What does a realistic start look like?
Don't look for the perfect master plan, look for the first good process. Three steps are enough to begin:
- Name the bottleneck. Where does your team lose the most time to routine – and where does the skills shortage hurt most?
- Choose one process. High volume, clear rules, an unambiguous result. Better one workflow that runs cleanly than ten that "eventually" take effect.
- Define the escalation path and measurement. Decide what runs automatically and what goes to a person – and measure the hours before against the hours after.
This one success becomes the template for the next. That way relief grows step by step, without overwhelming the team or tying up large budgets in advance.
If you would like to find out, for your SME in Switzerland, which routine can be automated first to relieve and retain your specialists, we would be glad to talk about it. Get in touch – together we will assess your most promising candidates and a realistic first step.
Frequently asked questions
- Why does the skills shortage hit SMEs in Switzerland particularly hard?
- SMEs shape the Swiss economy, yet they rarely have large HR departments or generous recruiting budgets. When a qualified person is missing, the work often falls on a few shoulders or growth stalls. At the same time, labour costs are high, which makes every manually handled routine especially expensive.
- Which tasks should SMEs automate to relieve their staff?
- The most effective candidates are recurring routine tasks with clear rules: administration, document processing, scheduling, standard enquiries and onboarding documentation. These activities consume a lot of staff time without requiring specialist knowledge. Once they are automated, scarce specialists gain time for work that only they can do.

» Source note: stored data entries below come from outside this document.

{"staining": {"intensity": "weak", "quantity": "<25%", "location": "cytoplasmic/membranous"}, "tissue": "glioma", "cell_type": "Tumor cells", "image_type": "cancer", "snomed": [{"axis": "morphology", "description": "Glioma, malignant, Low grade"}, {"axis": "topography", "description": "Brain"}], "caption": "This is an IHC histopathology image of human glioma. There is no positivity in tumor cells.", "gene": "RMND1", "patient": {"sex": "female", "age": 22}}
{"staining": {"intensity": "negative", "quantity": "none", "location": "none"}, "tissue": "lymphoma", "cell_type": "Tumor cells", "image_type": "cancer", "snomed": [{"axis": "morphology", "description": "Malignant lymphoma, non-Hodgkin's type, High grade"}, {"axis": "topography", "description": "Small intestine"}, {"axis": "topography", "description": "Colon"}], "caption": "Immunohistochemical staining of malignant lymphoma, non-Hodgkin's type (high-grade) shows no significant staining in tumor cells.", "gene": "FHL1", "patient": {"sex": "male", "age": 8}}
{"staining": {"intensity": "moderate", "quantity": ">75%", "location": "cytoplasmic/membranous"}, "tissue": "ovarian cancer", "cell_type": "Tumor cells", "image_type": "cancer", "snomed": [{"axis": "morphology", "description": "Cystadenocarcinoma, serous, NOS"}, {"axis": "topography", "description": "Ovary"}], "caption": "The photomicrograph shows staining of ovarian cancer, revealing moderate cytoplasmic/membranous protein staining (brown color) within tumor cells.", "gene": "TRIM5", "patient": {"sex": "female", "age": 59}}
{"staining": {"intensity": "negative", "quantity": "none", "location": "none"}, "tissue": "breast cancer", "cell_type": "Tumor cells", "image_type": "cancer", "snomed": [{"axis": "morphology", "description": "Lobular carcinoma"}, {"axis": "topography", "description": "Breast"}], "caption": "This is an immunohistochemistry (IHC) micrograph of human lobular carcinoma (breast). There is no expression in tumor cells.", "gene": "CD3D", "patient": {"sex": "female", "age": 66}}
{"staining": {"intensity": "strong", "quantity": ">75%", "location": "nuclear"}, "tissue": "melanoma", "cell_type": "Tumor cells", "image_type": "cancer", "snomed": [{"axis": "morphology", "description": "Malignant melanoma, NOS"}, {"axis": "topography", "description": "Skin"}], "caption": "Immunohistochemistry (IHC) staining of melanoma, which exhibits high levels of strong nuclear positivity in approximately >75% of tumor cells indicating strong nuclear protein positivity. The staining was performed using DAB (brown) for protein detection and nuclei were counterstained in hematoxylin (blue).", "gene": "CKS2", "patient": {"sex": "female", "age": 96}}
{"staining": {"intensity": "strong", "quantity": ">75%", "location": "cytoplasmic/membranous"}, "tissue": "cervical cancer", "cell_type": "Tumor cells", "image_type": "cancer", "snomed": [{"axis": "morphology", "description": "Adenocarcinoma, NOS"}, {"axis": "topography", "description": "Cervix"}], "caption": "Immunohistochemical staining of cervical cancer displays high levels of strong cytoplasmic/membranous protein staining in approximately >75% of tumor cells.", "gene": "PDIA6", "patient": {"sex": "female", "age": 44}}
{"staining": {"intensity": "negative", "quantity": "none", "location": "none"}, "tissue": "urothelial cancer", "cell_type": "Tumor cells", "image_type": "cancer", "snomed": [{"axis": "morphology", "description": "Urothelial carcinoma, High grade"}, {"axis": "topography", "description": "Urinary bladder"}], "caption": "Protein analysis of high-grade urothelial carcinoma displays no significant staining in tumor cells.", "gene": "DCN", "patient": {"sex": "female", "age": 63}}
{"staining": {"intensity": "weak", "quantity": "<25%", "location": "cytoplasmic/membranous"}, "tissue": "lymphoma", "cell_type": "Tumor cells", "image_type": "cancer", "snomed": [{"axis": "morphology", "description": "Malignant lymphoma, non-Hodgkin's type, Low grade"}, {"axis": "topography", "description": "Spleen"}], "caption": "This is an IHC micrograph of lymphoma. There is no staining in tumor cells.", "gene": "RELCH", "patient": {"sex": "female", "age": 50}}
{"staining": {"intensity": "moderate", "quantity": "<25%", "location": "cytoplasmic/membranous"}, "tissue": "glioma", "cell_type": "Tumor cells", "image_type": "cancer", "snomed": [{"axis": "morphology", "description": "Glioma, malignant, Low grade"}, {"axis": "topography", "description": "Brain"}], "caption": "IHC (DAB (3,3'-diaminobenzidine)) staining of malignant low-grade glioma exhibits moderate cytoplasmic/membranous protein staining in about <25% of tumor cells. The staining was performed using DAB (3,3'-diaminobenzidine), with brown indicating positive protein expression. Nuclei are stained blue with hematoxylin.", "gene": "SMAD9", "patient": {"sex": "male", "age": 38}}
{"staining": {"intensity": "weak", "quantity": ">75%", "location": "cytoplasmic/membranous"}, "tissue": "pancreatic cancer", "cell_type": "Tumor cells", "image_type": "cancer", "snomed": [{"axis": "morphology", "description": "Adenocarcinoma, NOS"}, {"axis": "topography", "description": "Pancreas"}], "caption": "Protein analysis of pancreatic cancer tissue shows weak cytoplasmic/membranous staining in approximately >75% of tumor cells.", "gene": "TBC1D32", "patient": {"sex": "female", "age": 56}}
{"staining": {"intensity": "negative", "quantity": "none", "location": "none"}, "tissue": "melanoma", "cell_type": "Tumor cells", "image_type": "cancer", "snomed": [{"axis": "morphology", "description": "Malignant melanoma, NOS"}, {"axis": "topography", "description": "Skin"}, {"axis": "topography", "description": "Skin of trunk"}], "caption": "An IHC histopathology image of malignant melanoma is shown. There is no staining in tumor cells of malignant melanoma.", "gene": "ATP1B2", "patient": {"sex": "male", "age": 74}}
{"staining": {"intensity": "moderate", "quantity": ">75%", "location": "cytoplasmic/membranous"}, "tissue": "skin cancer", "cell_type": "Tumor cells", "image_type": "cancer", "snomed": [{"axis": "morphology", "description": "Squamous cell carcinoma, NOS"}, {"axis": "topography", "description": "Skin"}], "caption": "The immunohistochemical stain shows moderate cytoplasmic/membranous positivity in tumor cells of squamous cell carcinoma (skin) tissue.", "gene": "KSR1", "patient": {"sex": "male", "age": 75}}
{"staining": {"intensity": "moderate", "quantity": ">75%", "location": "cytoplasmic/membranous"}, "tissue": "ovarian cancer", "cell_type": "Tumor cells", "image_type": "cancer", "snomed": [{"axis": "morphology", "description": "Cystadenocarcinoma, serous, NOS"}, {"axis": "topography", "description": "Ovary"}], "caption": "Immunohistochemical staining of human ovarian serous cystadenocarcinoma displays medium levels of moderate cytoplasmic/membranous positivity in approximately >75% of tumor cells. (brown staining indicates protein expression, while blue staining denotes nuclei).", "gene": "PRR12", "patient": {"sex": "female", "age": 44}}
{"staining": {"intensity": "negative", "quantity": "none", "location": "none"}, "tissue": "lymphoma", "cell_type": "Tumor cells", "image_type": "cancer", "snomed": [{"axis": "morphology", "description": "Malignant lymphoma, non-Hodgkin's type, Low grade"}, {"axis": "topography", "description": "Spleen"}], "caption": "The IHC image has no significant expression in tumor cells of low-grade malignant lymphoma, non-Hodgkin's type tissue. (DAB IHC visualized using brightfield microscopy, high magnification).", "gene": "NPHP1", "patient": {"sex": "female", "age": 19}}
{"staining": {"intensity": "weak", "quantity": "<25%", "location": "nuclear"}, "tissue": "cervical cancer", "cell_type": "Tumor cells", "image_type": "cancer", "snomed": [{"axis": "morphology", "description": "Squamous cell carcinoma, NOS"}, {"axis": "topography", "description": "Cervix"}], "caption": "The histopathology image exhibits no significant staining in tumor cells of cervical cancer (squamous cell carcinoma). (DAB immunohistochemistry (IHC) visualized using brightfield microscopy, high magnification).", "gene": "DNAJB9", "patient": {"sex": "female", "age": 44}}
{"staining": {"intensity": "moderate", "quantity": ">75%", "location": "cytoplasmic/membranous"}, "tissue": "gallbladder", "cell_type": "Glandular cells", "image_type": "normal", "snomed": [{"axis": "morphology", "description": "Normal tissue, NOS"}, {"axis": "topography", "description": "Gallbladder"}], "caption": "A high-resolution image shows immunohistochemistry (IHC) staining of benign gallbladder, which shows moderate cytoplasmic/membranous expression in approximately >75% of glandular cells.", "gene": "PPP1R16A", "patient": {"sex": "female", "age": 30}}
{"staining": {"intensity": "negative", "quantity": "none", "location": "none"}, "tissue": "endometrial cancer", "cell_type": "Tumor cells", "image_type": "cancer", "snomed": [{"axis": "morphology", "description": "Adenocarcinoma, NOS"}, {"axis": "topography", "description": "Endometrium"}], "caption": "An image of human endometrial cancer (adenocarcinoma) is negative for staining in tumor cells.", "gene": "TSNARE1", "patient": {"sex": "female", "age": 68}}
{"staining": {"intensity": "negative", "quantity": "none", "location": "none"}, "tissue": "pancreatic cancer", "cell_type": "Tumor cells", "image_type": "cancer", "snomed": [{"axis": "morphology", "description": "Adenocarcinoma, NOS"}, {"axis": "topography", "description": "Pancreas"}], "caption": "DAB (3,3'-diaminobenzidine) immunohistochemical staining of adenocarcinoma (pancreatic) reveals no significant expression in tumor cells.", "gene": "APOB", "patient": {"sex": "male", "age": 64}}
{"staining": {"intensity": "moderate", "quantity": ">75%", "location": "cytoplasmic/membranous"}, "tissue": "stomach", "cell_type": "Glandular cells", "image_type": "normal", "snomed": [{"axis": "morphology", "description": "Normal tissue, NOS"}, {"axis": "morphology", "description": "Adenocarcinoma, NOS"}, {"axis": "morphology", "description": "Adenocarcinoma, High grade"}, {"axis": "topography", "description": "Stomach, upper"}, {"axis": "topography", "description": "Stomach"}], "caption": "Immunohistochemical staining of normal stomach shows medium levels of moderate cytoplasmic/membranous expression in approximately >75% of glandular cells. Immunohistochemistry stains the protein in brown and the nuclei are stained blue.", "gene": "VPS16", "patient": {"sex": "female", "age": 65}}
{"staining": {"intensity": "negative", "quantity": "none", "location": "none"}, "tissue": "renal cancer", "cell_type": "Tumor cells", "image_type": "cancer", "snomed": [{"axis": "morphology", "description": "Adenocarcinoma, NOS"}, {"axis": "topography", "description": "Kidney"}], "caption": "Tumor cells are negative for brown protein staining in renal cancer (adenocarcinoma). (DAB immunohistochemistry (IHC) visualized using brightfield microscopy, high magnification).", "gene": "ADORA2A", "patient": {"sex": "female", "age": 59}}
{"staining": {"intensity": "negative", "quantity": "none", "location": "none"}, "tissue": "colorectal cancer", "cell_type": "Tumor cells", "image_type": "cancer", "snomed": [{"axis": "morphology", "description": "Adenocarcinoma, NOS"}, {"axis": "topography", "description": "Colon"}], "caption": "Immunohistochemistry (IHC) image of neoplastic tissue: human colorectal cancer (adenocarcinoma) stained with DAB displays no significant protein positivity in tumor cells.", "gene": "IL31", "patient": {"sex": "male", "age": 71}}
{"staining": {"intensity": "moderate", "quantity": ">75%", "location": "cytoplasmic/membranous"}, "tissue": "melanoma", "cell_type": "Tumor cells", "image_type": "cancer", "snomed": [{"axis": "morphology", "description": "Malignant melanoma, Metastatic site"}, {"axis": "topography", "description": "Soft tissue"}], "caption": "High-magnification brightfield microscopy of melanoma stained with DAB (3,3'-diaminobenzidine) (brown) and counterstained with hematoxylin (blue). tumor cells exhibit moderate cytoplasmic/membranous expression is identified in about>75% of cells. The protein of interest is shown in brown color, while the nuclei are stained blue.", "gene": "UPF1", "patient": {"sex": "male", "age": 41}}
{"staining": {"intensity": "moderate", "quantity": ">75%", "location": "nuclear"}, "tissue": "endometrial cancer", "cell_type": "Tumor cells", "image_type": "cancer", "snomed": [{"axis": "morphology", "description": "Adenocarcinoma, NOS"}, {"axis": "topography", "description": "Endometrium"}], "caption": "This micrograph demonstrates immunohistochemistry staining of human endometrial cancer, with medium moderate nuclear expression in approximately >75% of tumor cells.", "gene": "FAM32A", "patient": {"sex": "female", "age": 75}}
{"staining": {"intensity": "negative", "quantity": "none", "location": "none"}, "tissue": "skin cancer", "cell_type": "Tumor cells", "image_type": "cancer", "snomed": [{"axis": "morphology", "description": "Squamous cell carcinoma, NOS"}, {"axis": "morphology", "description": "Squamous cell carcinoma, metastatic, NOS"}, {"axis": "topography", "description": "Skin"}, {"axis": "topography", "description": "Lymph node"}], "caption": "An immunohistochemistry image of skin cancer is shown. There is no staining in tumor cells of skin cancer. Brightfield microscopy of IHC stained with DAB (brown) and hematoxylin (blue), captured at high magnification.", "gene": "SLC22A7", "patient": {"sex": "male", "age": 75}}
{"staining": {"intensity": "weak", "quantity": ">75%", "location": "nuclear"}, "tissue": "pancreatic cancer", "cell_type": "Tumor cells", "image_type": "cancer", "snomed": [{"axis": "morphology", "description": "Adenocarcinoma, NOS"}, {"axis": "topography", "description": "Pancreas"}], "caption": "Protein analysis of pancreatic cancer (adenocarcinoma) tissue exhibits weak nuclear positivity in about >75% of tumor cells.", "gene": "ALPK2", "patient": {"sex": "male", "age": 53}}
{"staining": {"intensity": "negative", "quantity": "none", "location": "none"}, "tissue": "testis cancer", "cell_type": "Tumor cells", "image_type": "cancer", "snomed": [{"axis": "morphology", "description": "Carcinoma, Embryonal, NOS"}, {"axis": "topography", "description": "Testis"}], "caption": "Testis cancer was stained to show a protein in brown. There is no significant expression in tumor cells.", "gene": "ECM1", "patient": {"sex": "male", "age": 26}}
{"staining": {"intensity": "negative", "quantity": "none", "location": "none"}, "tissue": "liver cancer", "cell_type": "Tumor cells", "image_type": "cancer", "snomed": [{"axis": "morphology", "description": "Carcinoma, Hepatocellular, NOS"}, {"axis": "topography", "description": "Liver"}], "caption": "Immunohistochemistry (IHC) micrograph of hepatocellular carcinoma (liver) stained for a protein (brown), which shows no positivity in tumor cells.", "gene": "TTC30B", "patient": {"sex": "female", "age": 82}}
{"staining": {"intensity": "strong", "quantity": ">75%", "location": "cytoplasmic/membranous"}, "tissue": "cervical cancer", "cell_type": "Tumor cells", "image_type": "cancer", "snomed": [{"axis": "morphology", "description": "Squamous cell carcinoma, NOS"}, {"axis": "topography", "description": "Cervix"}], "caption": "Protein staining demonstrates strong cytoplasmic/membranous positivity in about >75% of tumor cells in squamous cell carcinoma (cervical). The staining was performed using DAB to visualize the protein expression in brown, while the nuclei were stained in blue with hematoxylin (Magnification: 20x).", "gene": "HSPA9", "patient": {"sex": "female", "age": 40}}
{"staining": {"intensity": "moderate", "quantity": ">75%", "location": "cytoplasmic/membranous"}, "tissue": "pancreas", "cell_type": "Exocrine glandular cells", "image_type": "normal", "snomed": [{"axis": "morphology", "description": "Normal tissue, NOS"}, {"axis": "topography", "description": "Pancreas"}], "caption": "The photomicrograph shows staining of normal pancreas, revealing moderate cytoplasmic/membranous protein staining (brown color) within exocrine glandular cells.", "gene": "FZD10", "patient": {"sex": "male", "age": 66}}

- Does automation replace employees in the business?
- No. Well-implemented automation relieves, it does not replace. The standard case runs automatically, while exceptions, edge cases and decisions that require judgement are deliberately escalated to people. Especially in a skills shortage, the goal is to keep and strengthen existing employees, not to cut jobs.
- Can automation improve employee retention?
- Yes. A large share of everyday frustration at work comes from monotonous, repetitive tasks that create little meaning. When automation takes over this routine, specialists spend more time on what they were trained for. That increases satisfaction and retention, and so indirectly reduces recruiting pressure.